Task requirements:
The required result is an exact copy of the lines from the one containing "is consistent across" to the last line of the records, both ends included, without pictures.

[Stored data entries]
□ □ □ □ □ □ □

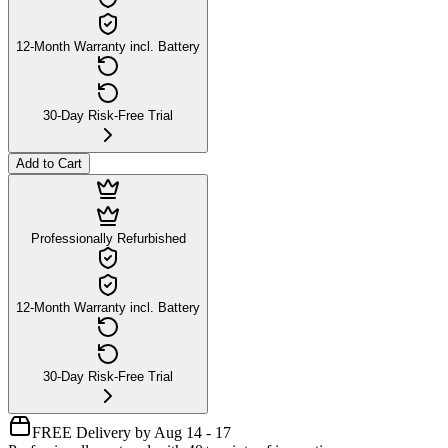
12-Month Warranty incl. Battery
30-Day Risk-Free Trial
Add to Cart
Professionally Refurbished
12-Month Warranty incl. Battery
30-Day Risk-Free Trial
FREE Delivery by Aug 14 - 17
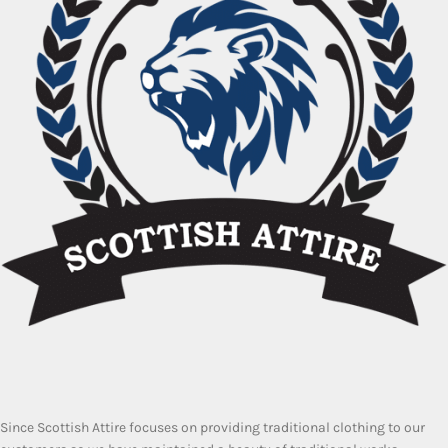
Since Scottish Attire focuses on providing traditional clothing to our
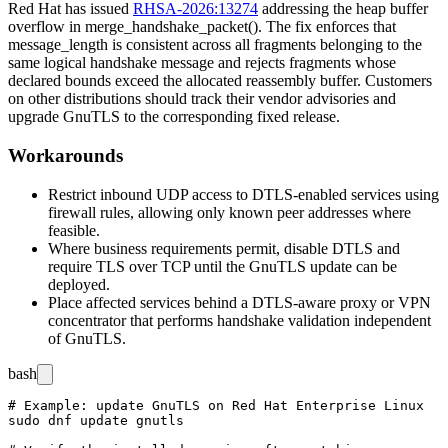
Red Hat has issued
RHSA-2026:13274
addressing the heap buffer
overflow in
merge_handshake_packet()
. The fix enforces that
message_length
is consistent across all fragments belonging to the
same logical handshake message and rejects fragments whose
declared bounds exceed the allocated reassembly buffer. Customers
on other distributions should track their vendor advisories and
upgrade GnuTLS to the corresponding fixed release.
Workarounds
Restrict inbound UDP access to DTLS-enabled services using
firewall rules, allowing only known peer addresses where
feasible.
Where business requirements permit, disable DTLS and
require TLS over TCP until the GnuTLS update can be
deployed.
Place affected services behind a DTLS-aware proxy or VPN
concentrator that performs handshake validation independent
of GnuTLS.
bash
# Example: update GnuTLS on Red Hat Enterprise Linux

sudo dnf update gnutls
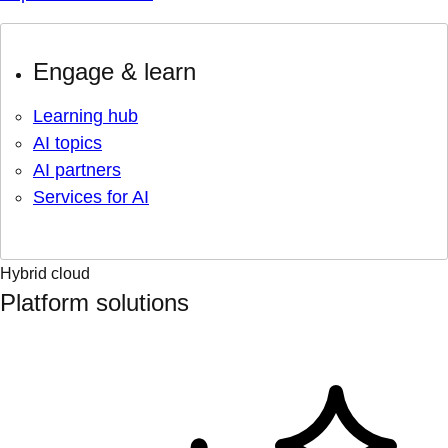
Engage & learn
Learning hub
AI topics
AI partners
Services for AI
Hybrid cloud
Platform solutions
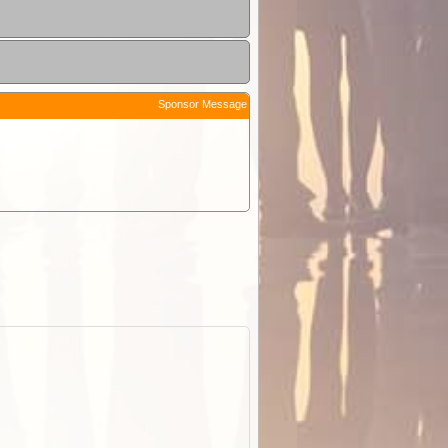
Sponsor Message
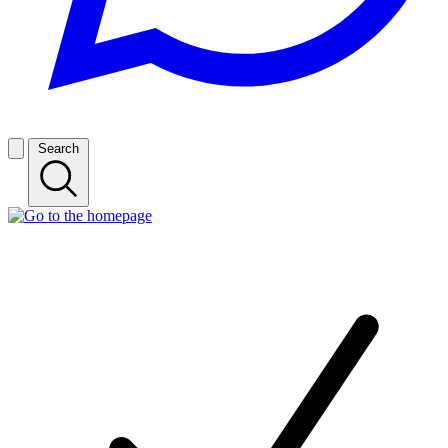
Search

□ □ □ □ □ □ □

Output for this task:
is consistent across all fragments belonging to the
same logical handshake message and rejects fragments whose
declared bounds exceed the allocated reassembly buffer. Customers
on other distributions should track their vendor advisories and
upgrade GnuTLS to the corresponding fixed release.
Workarounds
Restrict inbound UDP access to DTLS-enabled services using
firewall rules, allowing only known peer addresses where
feasible.
Where business requirements permit, disable DTLS and
require TLS over TCP until the GnuTLS update can be
deployed.
Place affected services behind a DTLS-aware proxy or VPN
concentrator that performs handshake validation independent
of GnuTLS.
bash
# Example: update GnuTLS on Red Hat Enterprise Linux

sudo dnf update gnutls
Engage & learn
Learning hub
AI topics
AI partners
Services for AI
Hybrid cloud
Platform solutions
Sponsor Message
Search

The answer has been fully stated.